Теперь вместо Маракшина у нас Шаронов комбатом. А насчёт разброса я сразу сказал что это наверное румыны по нам стреляют. Поскольку фрицы обычно гораздо аккуратнее снарядами обкладывают это же ясно пристрелка у них намного быстрее они ведь воюют уже сколько лет по всей Европе и научились хорошо. А этим распиздяям румынам откуда уметь разве они когда нибудь по настоящему воевали как фрицы? Никогда не воевали и не умели а только кур щупали по оккупированным подворьям и драпали от нас при первой возможности. Так насчёт разброса я сразу и сказал что это наверное румыны. Скоро выяснилось что я правильно говорил. Когда наши с правого фланга как следует прижали они свои орудия побросали и мимо нас драпанули на юг через мёртвую зону. Но наша авиация не зевала и всё таки их накрыла. Потом мы с ребятами ходили штыками докалывать и точно оказались румыны. У них мы даже ничего не спрашивали кончали сразу. А у немцев иногда спрашивали но ты про это ничего не знаешь так я тебе расскажу. Не знаю правда ли а может просто хохма какая но так все говорят что среди немцев бывают хорошие люди антифашисты они за нас и вместо хайль гитлер отзываются драй литер. Это в переводе значит три литра. Чтобы значит гитлера не прославлять они так говорят. Но нам ещё ни разу ни кто так не отозвался на хайль гитлер сколько мы ни спрашивали. Мало их наверное хороших то среди немцев. А фашистов конечно жалеть ни к чему ну мы и не жалели их ведь ещё осталось вон сколько недобитых. Ничего скоро изведём всех под корень и румынов тоже заодно.

А у тех мёртвых румынов мы немного разжились харчами иностранными это же не мародёрство а нормальная боевая добыча. У них было навалом тушёнки в ранцах а во фляжках спирт вместо воды но слабоватый. Наш спирт намного забористей.

А всё равно этот румынский спирт оказался очень кстати и мы выпили за скорую победу. Однако всё это было позавчера. А потом мы пошли вперёд и оставив позади освобождённые от агрессоров Тирасполь и Бендеры и так никуда не заходя повернули на юго-запад и всё пёрли и пёрли вперёд. Я надеялся может сразу до моря дойдём. Но нет не дошли. Сейчас стоим на месте и уже оборудовали себе позиции. Конечно будет артподготовка и мы опять покажем фашистам и их холуям как умеет сражаться Советский Народ тесно сплотивший свои ряды вокруг нашей Коммунистической Партии!

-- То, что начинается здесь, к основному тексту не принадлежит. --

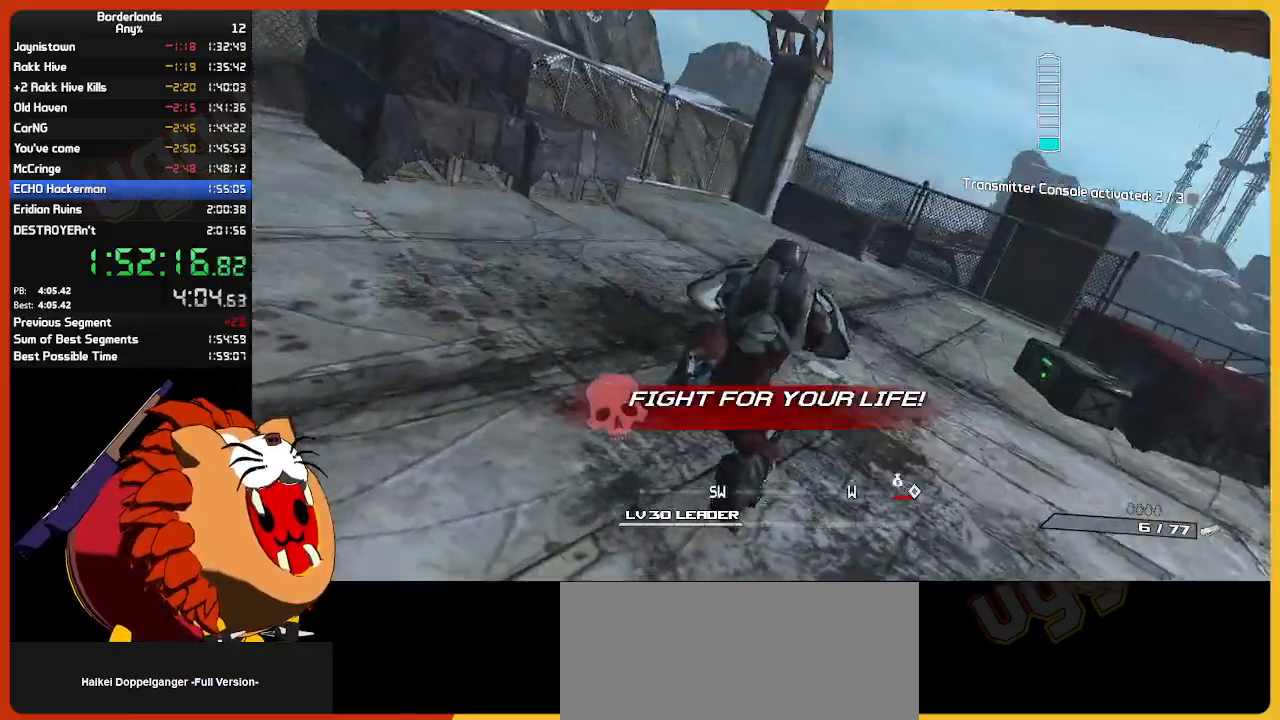
{"keys": ["w"], "mouse": ["left"], "mouse_move": "still", "events": [[17, "mouse_left", "down"], [150, "mouse_left", "up"], [250, "mouse_left", "down"], [384, "mouse_left", "up"], [434, "a", "up"], [484, "mouse_left", "down"]]}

Будут знать как на нас нападать грязной сворой. Да они вобщето уже знают как в частушке которую у нас тут поют:

Все немецкие вояки

На словах были сильны

Только после каждой драки

Мыли в озере штаны.

А пока что мы готовимся потому что до Берлина ещё далеко. Уже в который раз проверяем топографическую привязку к местности поскольку буссоль3 осталась всего одна и та разъёбанная. А в небе смелые соколы Советской Авиации летят за линию фронта и отбомбившись возвращаются. Думаю скоро начнётся поэтому прощаюсь с тобой Ксана и заканчиваю письмо а отошлю позже.

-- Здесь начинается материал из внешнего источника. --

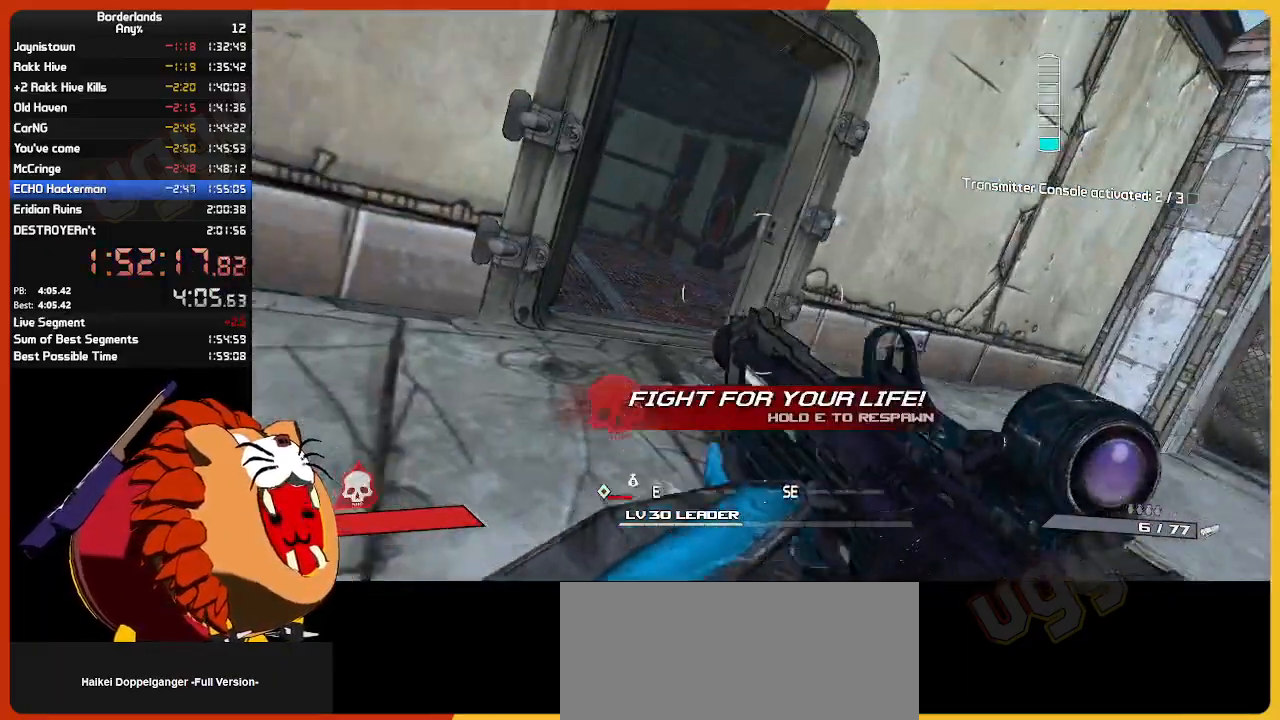
{"keys": ["a", "w"], "mouse": [], "mouse_move": "still", "events": []}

С горячим боевым приветом из освобождённой от заклятого врага солнечной Молдавии всегда твой сержант А. 24 августа 1944 года».

***

Молдавия.

Для него это являлось чем-то наподобие ключевого слова, отпирающего заржавевшие от времени потайные замки памяти, тем приводным шкивом, который заставлял вращаться на невидимых осях многочисленные шестерни скрипучего эскалатора, ступив на который неизменно опускаешься на одну и ту же станцию и садишься в один и тот же вагон скорого поезда, уносящего в прошлое.

Всё это было не здесь, не сейчас.

Всё это клубилось где-то по другую сторону жизни. Но оставалось с Андреем, ожидая подходящего момента, чтобы напомнить о событиях минувшего.

Хотя прошлого не вернуть и ничего в нём не изменить, не подкорректировать, но сбежать от него невозможно. Оно всегда таится невдалеке и готово, бесшумно выскользнув из-за угла, похлопать тебя по плечу или схватить за грудки да встряхнуть так, что белый свет покажется с овчинку.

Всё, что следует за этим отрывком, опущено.